My Love hast taken my life, and soon shall taketh thee
Trod far from love my friends, and follow not like me
Claim love is thee redeemer, place broad and brim a smile,
For swords have thee behind them, as love is but beguile.

gothicusmaximus 01-13-2008 01:46 AM

Rhyming dictionaries sure are fun, aren't they? But make sure you read the definitions carefully, because 'beguile' is a verb, not a noun. Additionally, 'Quite forsaken' is a recurring adjective-noun pairing in the piece, and there's not degrees of being forsaken (something's either forsaken or it isn't), so you might want to fix that. The meter is fucking schizophrenic, the early 2/5s of the poem essentially free verse while that latter half is composed of lines are generally six or seven iambs.
I assume the narrator killed someone, but was it his love? The 'bleed that which I own' is sort of vague and doesn't really let us know what's happened sufficiently, I can tell you sere just trying to maintain the rhyme scheme there. The heart to stone metaphor which concludes the previous line is cliche anyway, so no great loss if you change it.
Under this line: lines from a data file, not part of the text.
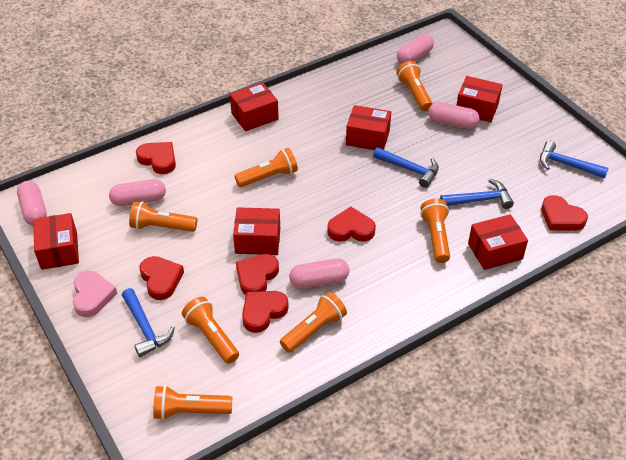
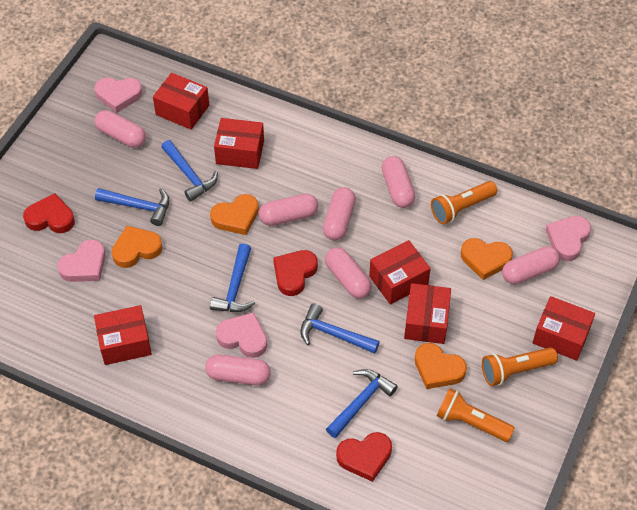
blue hammer: [122,288,175,357] [373,147,439,188] [440,179,514,209] [540,141,609,178] = 4 -> [95,188,169,226] [161,140,218,202] [210,244,255,312] [300,303,380,354] [326,369,398,438] = 5
orange flashlight: [129,201,197,232] [153,385,232,420] [182,297,239,364] [234,148,298,187] [280,292,347,353] [396,61,433,111] [420,199,450,263] = 7 -> [431,181,497,224] [437,388,515,442] [482,347,558,386] = 3
orange heart: none = 0 -> [112,226,163,268] [210,194,259,235] [415,343,467,389] [461,238,513,280] = 4
pink capsule: [17,181,47,226] [109,179,166,206] [289,258,350,289] [397,34,434,64] [428,102,479,129] = 5 -> [95,110,146,148] [205,355,271,385] [259,194,318,226] [323,187,356,241] [325,247,372,299] [382,156,415,208] [502,246,560,285] = 7
pink heart: [73,271,117,317] = 1 -> [57,239,106,282] [94,77,143,113] [216,312,267,358] [546,216,591,261] = 4
red heart: [136,142,176,174] [139,256,184,300] [236,254,279,295] [242,291,289,333] [327,207,376,242] [541,195,588,231] = 6 -> [23,193,75,233] [273,250,318,296] [336,432,392,482] = 3

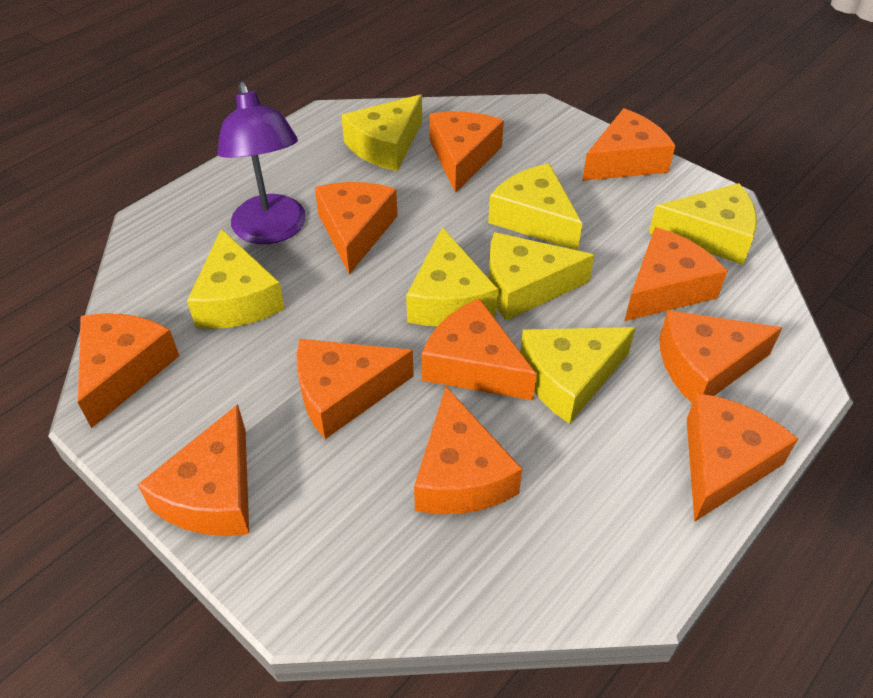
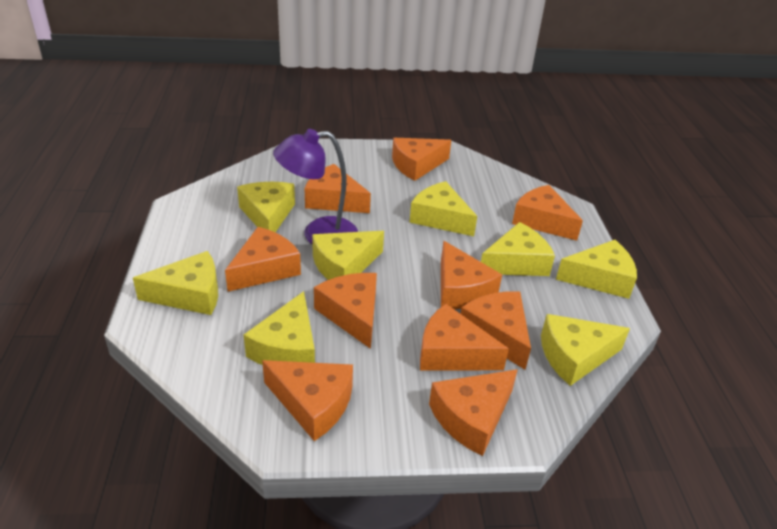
orange cheese: [78,313,179,428] [138,404,249,536] [297,339,414,439] [315,182,397,275] [414,387,523,514] [421,298,537,400] [430,111,504,193] [582,108,676,181] [624,227,727,321] [659,310,782,404] [687,393,798,522] = 11 -> [225,227,301,292] [262,360,353,441] [305,164,371,213] [314,273,377,349] [392,138,451,181] [420,304,509,371] [429,369,518,456] [441,241,502,309] [461,291,531,370] [512,185,583,241] = 10
yellow cheese: [187,229,285,329] [341,94,422,171] [406,227,498,326] [488,163,583,250] [489,232,594,321] [520,327,636,424] [649,183,757,265] = 7 -> [133,251,218,315] [237,182,295,232] [244,291,315,365] [312,231,384,280] [409,181,477,236] [481,222,555,276] [541,314,630,386] [556,240,637,299] = 8

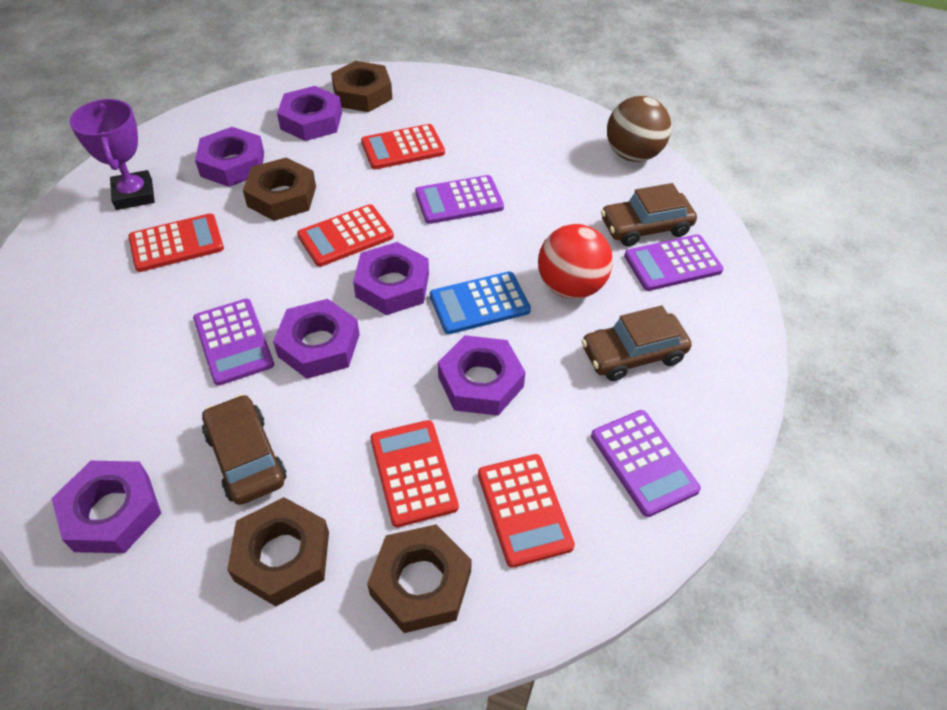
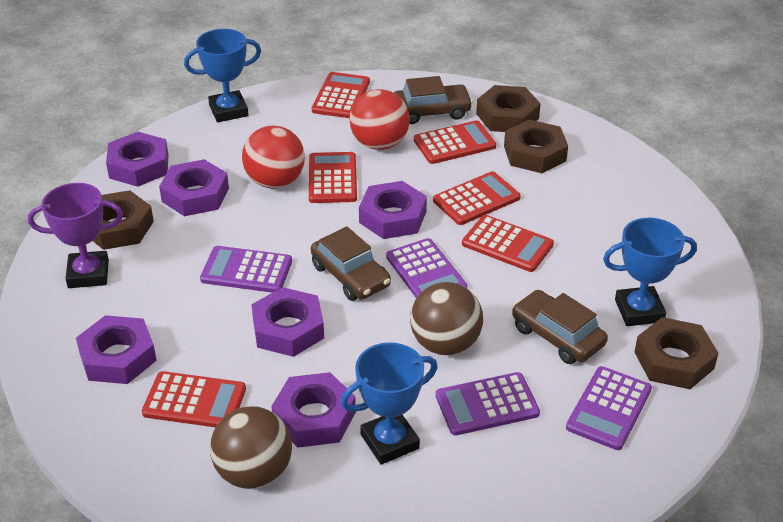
blue calculator: [430,271,531,334] = 1 -> none = 0
blue trophy: none = 0 -> [184,29,261,122] [341,342,438,465] [603,218,697,326] = 3
brown ball: [607,96,672,162] = 1 -> [210,406,292,489] [410,282,483,355] = 2
red ball: [538,224,613,299] = 1 -> [242,125,305,189] [349,89,410,150] = 2
red calculator: [128,213,224,272] [297,204,394,267] [361,124,445,169] [370,420,459,527] [478,454,575,568] = 5 -> [142,371,246,427] [309,152,357,203] [312,72,370,118] [414,120,496,164] [433,171,521,225] [462,215,554,272] = 6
Finally, your grasp of the English language quite simply isn't the best. Just A FEW examples of this:

Quote:

My Love hast taken my life, and soon shall taketh thee
Paralellism error, should be "My love has taken my life, and soon shall taketh thine". You probably confused your self trying to talk like a quaker or whatever, but what you have now is the equivalent of "My love has taken my life, and soon will take you".

Quote:

love hast dampered my touch.
If you want this phrase to make sense you might want to go with a verb that exists, (i.e. not 'dampered')

Quote:

My Love begot my sympathy
Your love gave birth to your sympathy? Do you mean to say this?

Quote:

The love I feel is heartbreaking, and with time has taken its toll.
Why is there a 'with' in this line?

I would be interesting to see what you'd come up with if you resolved to rewrite the poem without using the word 'love' once. It'd force you to be a bit more figurative.
Even though I come off as an asshole, you've demonstrated a better facility for poetry than the majority of people who post to the literature forum, which isn't saying much, but hey, it's something. You seem to know what a metaphor is and are capable of crafting some moderately compelling imagery. Fix the meter, remove the nonsensical bits, and repost- then we'll see.